Major Aereo investor Barry Diller sees the over-the-top service as a gateway to future Internet growth.
Speaking at the Milken Institute's Global Conference in Los Angeles, IAC Chairman Diller says: "This is not done because I think here is a gold mine I can plant my flag on it. I am doing it because to me, the ability to get the world to utilize the Internet for all its information, entertainment, news, video to me it is a big shift."
IAC owns various Internet-related businesses.
While Aereo has won court victories allowing customers to pay a nominal fee for local broadcast television -- $8 a month -- its future looks to be plagued with more court cases where the broadcasters will try to stop its business operation.

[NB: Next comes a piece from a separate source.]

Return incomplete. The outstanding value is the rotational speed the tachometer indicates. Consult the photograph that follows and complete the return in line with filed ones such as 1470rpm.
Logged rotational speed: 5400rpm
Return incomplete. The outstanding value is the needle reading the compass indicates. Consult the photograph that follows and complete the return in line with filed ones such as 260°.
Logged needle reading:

On the question of whether the future litigation is worth it, Diller says: "I do not know. I cannot answer that. There are conditions where if a certain amount -- 10 million, 20 million U.S. households -- utilize the platform, that will be very profitable."

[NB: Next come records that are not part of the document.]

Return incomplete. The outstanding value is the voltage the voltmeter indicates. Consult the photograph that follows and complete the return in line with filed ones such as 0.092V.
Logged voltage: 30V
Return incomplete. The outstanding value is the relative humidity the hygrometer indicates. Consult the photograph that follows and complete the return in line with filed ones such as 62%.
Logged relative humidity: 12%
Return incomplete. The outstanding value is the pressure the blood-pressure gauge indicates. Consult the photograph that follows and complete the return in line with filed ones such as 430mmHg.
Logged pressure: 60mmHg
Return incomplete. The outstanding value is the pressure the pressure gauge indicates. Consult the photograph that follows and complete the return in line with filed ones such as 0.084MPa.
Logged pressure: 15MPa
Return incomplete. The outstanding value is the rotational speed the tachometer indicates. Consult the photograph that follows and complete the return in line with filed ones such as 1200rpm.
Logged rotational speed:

Major broadcasters believe Aereo is violating copyright infringement. Aereo counters its digital business is acting like individual "antennas" for customers where those antennas allow consumer to receive free over-the-air broadcast TV stations.
He says: "I understand broadcasting -- no incumbent wants anyone in. That is an unbreakable rule." Aereo, which started up business in New York City, recently announced that it would be bringing its service to Boston. Diller says the long-term view for Aereo hasn't changed:
"The big picture is to change the centricity of what has been closed systems to an open Internet system. ... If you don't like cable, paying $150 a month or so for services, if you don't happen to not live without ESPN ... being able to watch all free broadcast, all the events all of the local television for $8 a month is an alternative."
Thinking even longer-term, Diller was asked whether Aereo would create its own content: "We are not in this that long, a radical revolution. We're only beginning it in video. It started a few years ago. The bandwidth was not enough until a few years ago. The centricities will shift to the Internet."